The truth is that getting involved in God’s mission in the marketplace is potentially thrilling, on-the-edge, challenging stuff. We love the way Steve Brinn expresses it:
Why shouldn’t Christians be up to their ears in tough stuff – and aren’t most of our reasons for shying away from it shallow or false? From the time I entered business, more than 22 years ago, Christ to me has been a model of engagement. Dangerous engagement in life, where there was high exposure with questionable people and complicated issues, entailing prospects for great conflict and trouble. Christ’s invitation to be like him led me, in the business context, from safe harbors to open water. [4]
Are you up to the challenge?
(In Chapter 12 you can read about how Wayne has sought to work this out.)
Up Close and Personal
- What has been your understanding of “mission”? Where/who have you gained this from?
- Think about your own place/s of work. Try to identify where and how you have seen God already at work. What indications might you look for that God is working?
- Discuss the implications for viewing yourself as a marketplace missionary.
- What do you find most challenging or hard in sharing your faith in your work context/s? Why do you think that is?
- Share your own perception of how your faith community/church understands your work.

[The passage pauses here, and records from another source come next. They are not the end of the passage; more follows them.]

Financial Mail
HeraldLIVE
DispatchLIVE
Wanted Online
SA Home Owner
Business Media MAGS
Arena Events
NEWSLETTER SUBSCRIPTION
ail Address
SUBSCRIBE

What would be most helpful to you in feeling that they support, encourage, and resource you?
If you’re studying this book in a group, you may like to finish this session by praying the following prayer together:
Prayer of Commission
We are your people Lord, called to follow, serve and love you.

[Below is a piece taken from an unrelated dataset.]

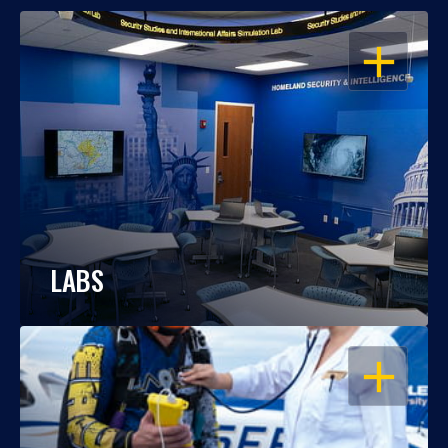
OPEN
LABS
OPEN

We acknowledge afresh our dependence on you.
We want to be co-workers in your mission to this world.
Empower us by your Spirit we ask.
Give us vision to see what you want us to do.
Give us insight to see what you are already doing.
Give us humility to serve without complaint, in whatever tasks are before us.
Give us courage to testify to your goodness and faithfulness.
Give us patience and endurance in the race you have set before us.
Give us hope to believe that ultimately you will reign in all places and all hearts.
Transform us, we ask.
May your kingdom come, here on earth, as it is in heaven. Amen.
William E. Diehl, Christianity and Real Life (Philadelphia: Fortress, 1976), v-vi.
Peterson, A Long Obedience in the Same Direction, 106-7.
In The Transforming Vision, (Grand Rapids: IVP, 1984).
Quoted in R. Paul Stevens, Doing God’s Business (Grand Rapids: Eerdmans, 2006), 98.